Studying alterations in biophysical and biochemical behavior of enzymes in the presence of organic solvents and the underlying cause(s) has important implications in biotechnology. We investigated the effects of aqueous solutions of polar organic solvents on ester hydrolytic activity, structure and stability of a lipase. Relative activity of the lipase monotonically decreased with increasing concentration of acetone, acetonitrile, and DMF but increased at lower concentrations (upto ~20% v/v) of dimethylsulfoxide, isopropanol, and methanol. None of the organic solvents caused any appreciable structural change as evident from circular dichorism and NMR studies, thus do not support any significant role of enzyme denaturation in activity change. Change in 2D [15N, 1H]-HSQC chemical shifts suggested that all the organic solvents preferentially localize to a hydrophobic patch in the active-site vicinity and no chemical shift perturbation was observed for residues present in protein's core. This suggests that activity alteration might be directly linked to change in active site environment only. All organic solvents decreased the apparent binding of substrate to the enzyme (increased Km ); however significantly enhanced the kcat . Melting temperature (Tm ) of lipase, measured by circular dichroism and differential scanning calorimetry, altered in all solvents, albeit to a variable extent. Interestingly, although the effect of all organic solvents on various properties on lipase is qualitatively similar, our study suggest that magnitudes of effects do not appear to follow bulk solvent properties like polarity and the solvent effects are apparently dictated by specific and local interactions of solvent molecule(s) with the protein.

Engineering the loops in a lipase for stability in DMSO.

Nearly 65% of the surface of a lipase, from Bacillus subtilis, is occupied by the loops. Since the loops are dynamic components of a protein, located on the surface and are tolerant to substitutions, we subjected all 91 amino acids of the loops to site saturation mutagenesis to identify mutations that improve the stability and activity of lipase in dimethyl sulfoxide (DMSO). Based on a novel screening system, we have identified six positions in the lipase, from a population of 18,000 transformants that contributed to higher activity in DMSO. We combined all the six mutations into one lipase gene (6SR), purified the protein to study its activity and structural properties. 6SR has shown eight times higher catalytic turnover in 60% DMSO and showed a marginal shift in DMSO tolerance. 6SR showed a similar secondary structure with little alteration in tertiary structure. The melting temperature of 6SR is lower than the wild type and binds the least to hydrophobic fluorescent probes, indicating that the surface has become more polar in nature. This study provides clues to the role of loop amino acids in modulating the activity in organic solvents.
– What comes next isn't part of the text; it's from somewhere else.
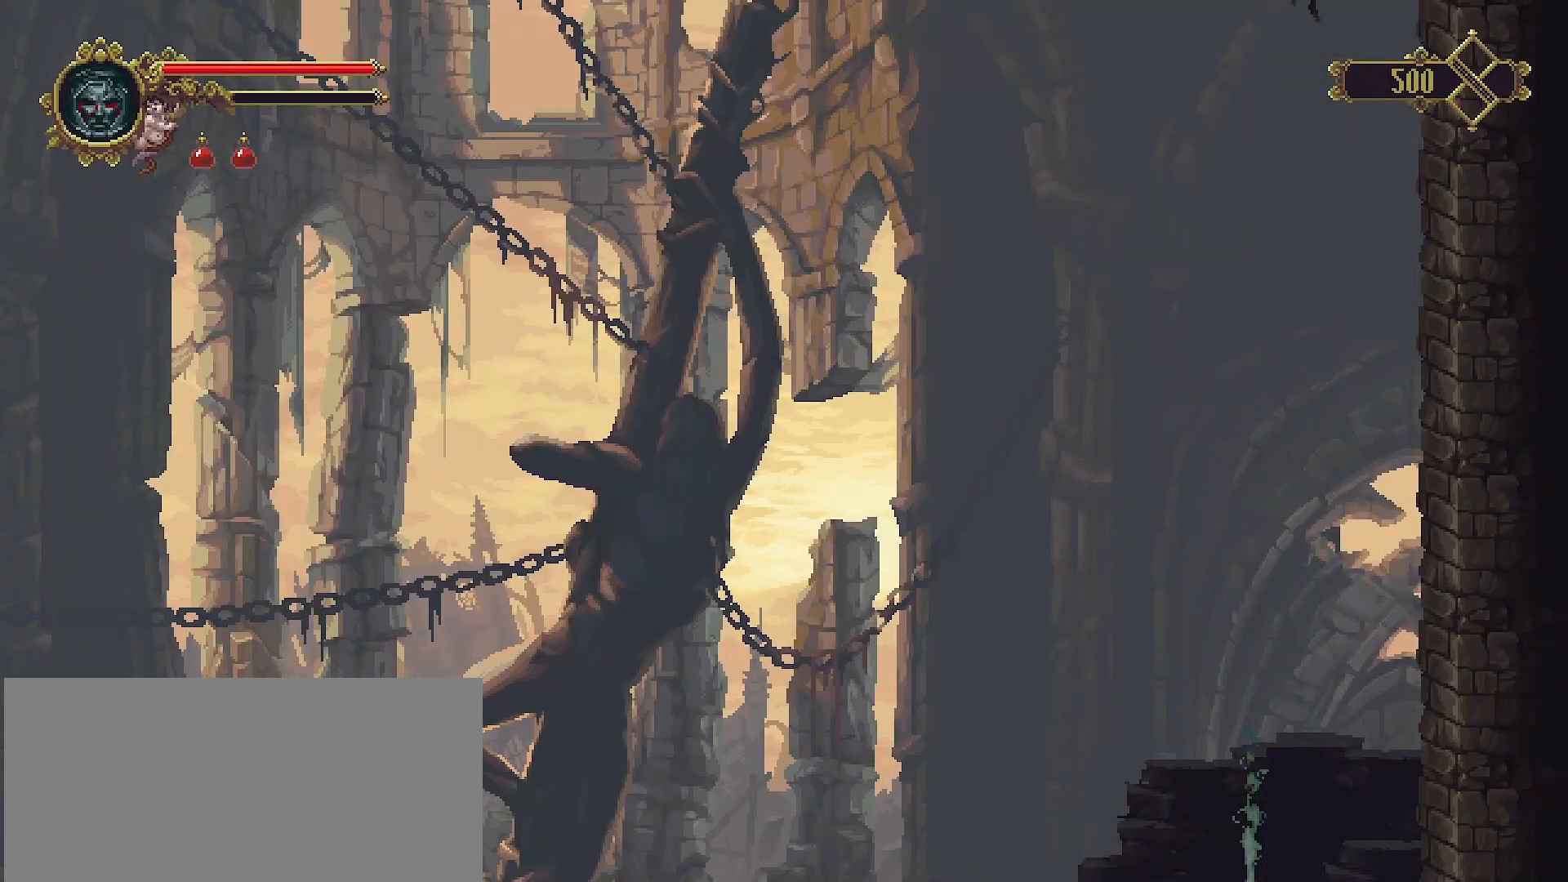
{"buttons": [], "left_stick": "left", "right_stick": "center", "events": [[467, "left_stick", "left"]]}
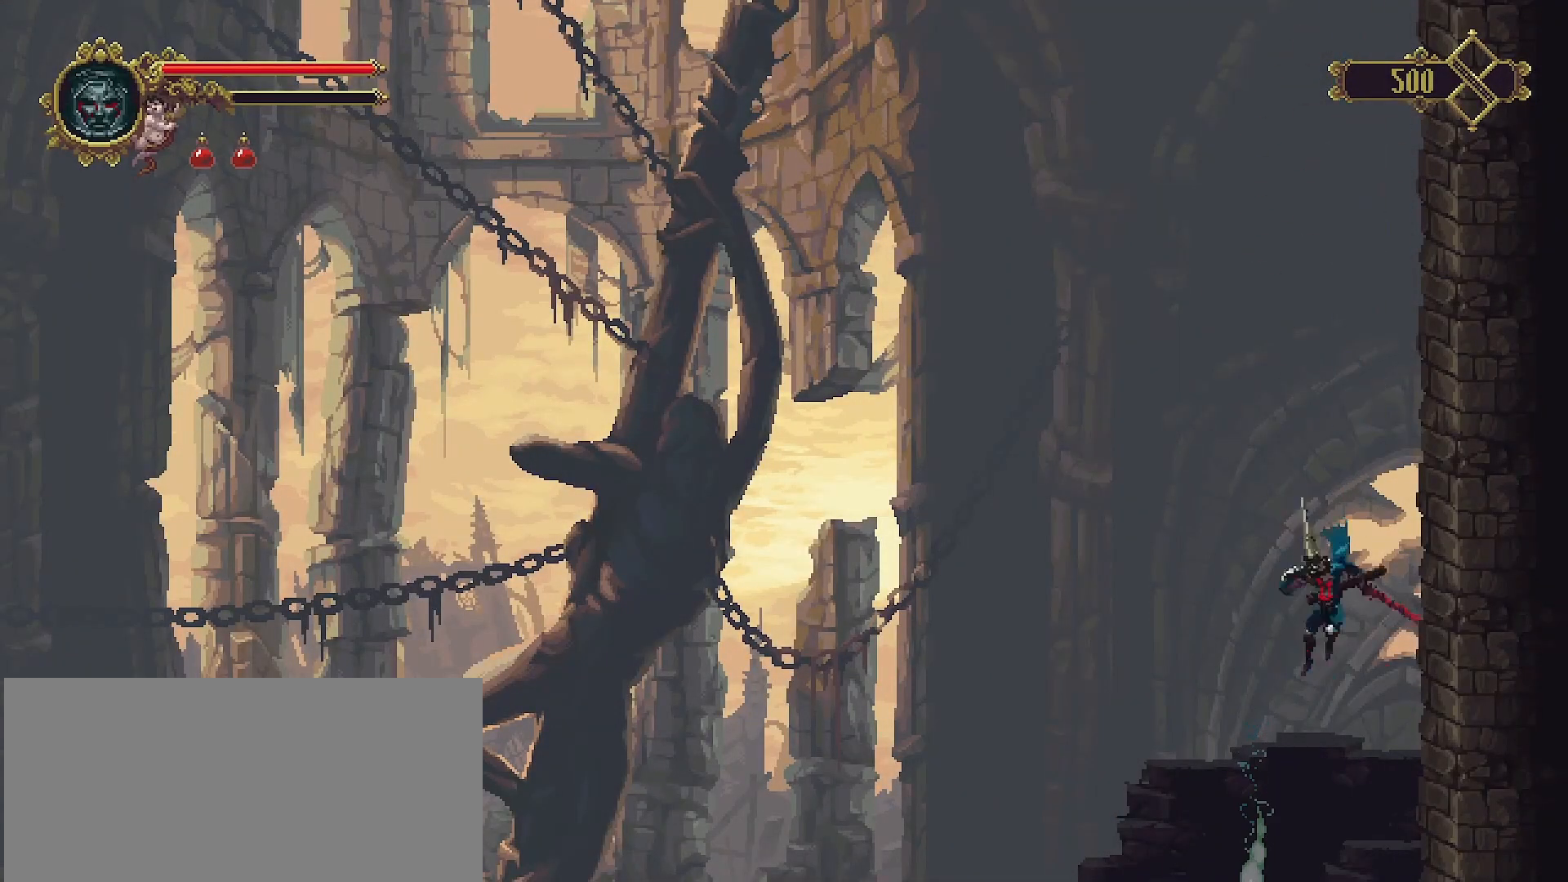
{"buttons": [], "left_stick": "center", "right_stick": "center", "events": [[67, "left_stick", "center"]]}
Stability curves of laboratory evolved thermostable mutants of a Bacillus subtilis lipase.

Shape of the protein stability curves changes to achieve higher melting temperature. Broadly, these changes have been classified as upward shift (increased G(s)), rightward shift (increase in T(s)) and flattening of the stability curves (decrease in C(p)). Comparative studies on homologous mesophilic-thermophilic protein pairs highlighted the differential contribution of these three strategies amongst proteins. But unambiguous way of identification of the strategies, which will be preferred for a protein, is still not achieved. We have performed comparative thermodynamic studies using differential scanning calorimeter (DSC) on thermostable variants of a lipase from Bacillus subtilis. These variants are products of 1, 2, 3 and 4 rounds of directed evolution and harbor mutations having definite contribution in thermostability unlike natural thermophilic proteins. We have shown that upward and rightward shift in stability curves are prime strategies in this lipase. Our results along with that from the other study on laboratory evolved xylanase A suggest that optimization of suboptimal thermodynamic parameters is having a dominant influence in selection of thermodynamic strategies for higher thermostability.